• [Written problem]
Please translate this sentence from the passage below on clarifying the current parties into Spanish: "That rule permits a party to amend their pleadings once without leave provided pleadings have not closed."

• [Reading text]
>>>

A PROCEDURAL MATTER — CLARIFICATION OF CURRENT PARTIES

  1. To reduce the risk of confusion it is necessary to say something about how it is that the filed ASOC records on its face that the first plaintiff is Mr Chiavaroli, as assignee of Pentridge Village, in circumstances where he was not originally named as a plaintiff and no order has been made substituting him as the first plaintiff in place of Pentridge Village. 

  1. The ASOC was filed on 27 October 2017 and records that it was amended pursuant to r 36.04(1)(a) of the Rules.  That rule permits a party to amend their pleadings once without leave provided pleadings have not closed.  When amending the statement of claim the plaintiffs named Mr Chiavaroli on the document as the first plaintiff (as assignee of the rights, title and interest in the proceeding of Pentridge Village) in place of Pentridge Village, and filed the document in that form.

<<<

• [Dataset extract]
>>>

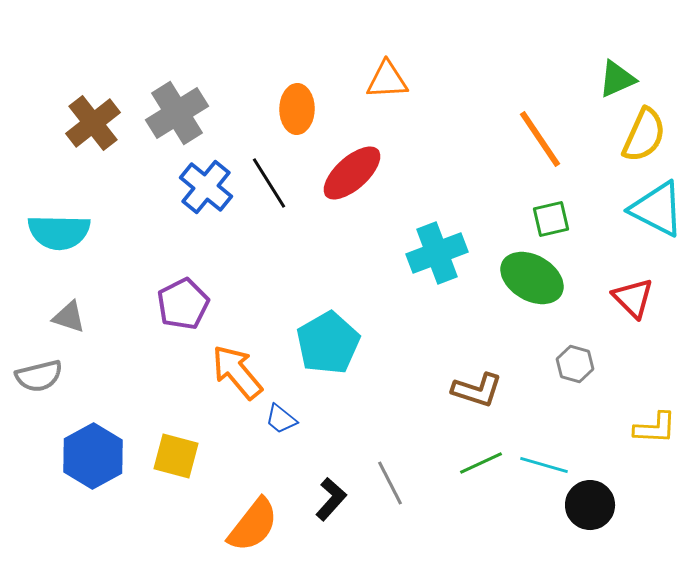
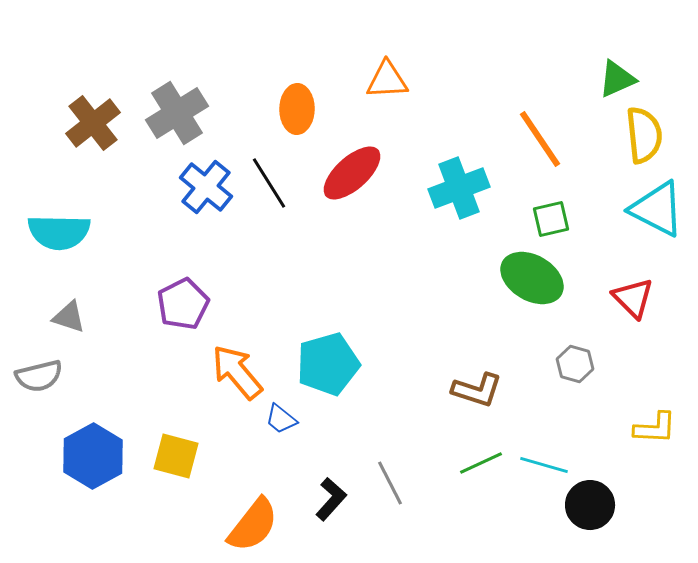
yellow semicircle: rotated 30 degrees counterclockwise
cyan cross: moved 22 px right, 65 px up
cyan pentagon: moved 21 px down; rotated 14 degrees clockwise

<<<

• [Final result]
Esa norma permite a una parte modificar sus escritos de alegaciones una vez sin autorización, siempre que no se haya cerrado la fase de alegaciones.